__Task instructions__: Can you print every one of these lines word for word, omitting the pictures?

[Stored data entries]
++++++++

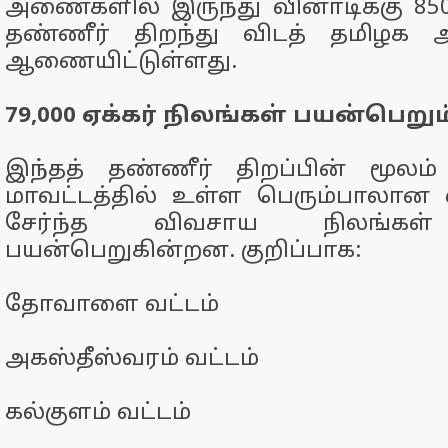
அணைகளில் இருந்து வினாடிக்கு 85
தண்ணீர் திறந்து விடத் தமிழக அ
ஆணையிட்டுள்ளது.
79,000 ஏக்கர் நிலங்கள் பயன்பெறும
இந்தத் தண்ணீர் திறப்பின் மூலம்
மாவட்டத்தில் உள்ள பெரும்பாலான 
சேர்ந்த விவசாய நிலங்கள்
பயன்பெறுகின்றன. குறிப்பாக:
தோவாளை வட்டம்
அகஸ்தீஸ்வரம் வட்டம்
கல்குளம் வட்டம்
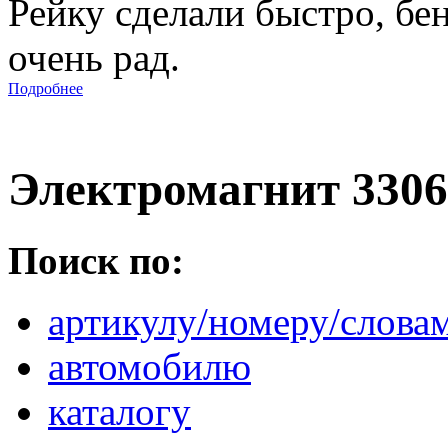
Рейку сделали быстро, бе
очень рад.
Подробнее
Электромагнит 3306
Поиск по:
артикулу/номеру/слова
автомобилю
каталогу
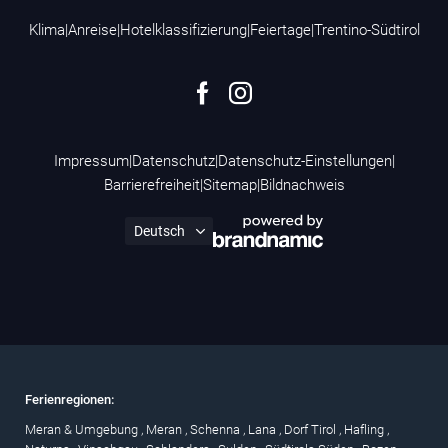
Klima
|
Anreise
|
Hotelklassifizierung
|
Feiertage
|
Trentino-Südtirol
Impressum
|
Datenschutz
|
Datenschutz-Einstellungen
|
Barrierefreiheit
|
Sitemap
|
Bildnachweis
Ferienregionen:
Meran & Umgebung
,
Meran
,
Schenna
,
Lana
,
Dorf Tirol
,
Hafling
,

++++++++

__Exercise output__:
அணைகளில் இருந்து வினாடிக்கு 85
தண்ணீர் திறந்து விடத் தமிழக அ
ஆணையிட்டுள்ளது.
79,000 ஏக்கர் நிலங்கள் பயன்பெறும
இந்தத் தண்ணீர் திறப்பின் மூலம்
மாவட்டத்தில் உள்ள பெரும்பாலான 
சேர்ந்த விவசாய நிலங்கள்
பயன்பெறுகின்றன. குறிப்பாக:
தோவாளை வட்டம்
அகஸ்தீஸ்வரம் வட்டம்
கல்குளம் வட்டம்
Рейку сделали быстро, бе
очень рад.
Подробнее
Электромагнит 3306
Поиск по:
артикулу/номеру/слова
автомобилю
каталогу
Klima
|
Anreise
|
Hotelklassifizierung
|
Feiertage
|
Trentino-Südtirol
Impressum
|
Datenschutz
|
Datenschutz-Einstellungen
|
Barrierefreiheit
|
Sitemap
|
Bildnachweis
Ferienregionen:
Meran & Umgebung
,
Meran
,
Schenna
,
Lana
,
Dorf Tirol
,
Hafling
,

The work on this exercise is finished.